The U of M’s Ongomiizwin – Education, is one of the program’s partners and provides funding from its Indigenous Initiatives Fund. One of the partner objectives is that the MIA program could assist Inuit student recruitment and retention at the Rady Faculty of Health Sciences.

The group toured the College of Pharmacy, College of Rehabilitation Sciences and Dr. Gerald Niznick College of Dentistry and met with representatives from Ongomiizwin – Education. They learned about the physical, occupational and respiratory therapy programs, and received hands-on experience with orthodontics and making lip balm and sunscreen.

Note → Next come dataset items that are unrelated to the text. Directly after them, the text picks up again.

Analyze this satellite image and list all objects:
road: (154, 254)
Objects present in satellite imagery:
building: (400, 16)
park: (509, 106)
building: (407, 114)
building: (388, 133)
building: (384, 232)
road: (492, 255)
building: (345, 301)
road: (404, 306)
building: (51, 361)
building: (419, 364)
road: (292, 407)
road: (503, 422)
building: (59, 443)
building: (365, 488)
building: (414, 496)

The students learned about several disciplines, including respiratory therapy at the College of Rehabilitation Sciences.

Swan said she has been interested in becoming a surgeon after taking part in a program for Indigenous students in Winnipeg high schools run by local health and education groups, including the University of Manitoba Access Program.

But following this summer’s visit, she said she knows there are even more career possibilities in health-related fields. 

“Something I learned about today that I never knew about was physiotherapy,” Swan said. “I didn’t know some of those careers existed and it was really an eye-opener to see what else is out there and what the world has to offer.”

Part of the physiotherapy demonstration included a quiz on various bones that were on display, most of which she could identify through her previous experience.

“In Grade 10 I learned about the anatomy of the human body – all the bones and muscles,” she said. “I also went to the Pan Am Clinic and got to see two surgeries. Once I saw those I instantly knew I wanted to be in the medical field.”

Kimberly Hart, senior lead, Indigenous Health Student Affairs with Ongomiizwin Education, noted this was the first time students visited the Rady Faculty through this program, which exposes Inuit youth to the university and its programs, while offering a safe, culturally-appropriate space for them to explore their future careers.

“University offers an opportunity to develop not only professionally but personally as well, and it’s exciting to show the students that,” she said. “We’re very inclusive and want to connect and make sure that Indigenous students have a really positive and successful time while they’re at the U of M.”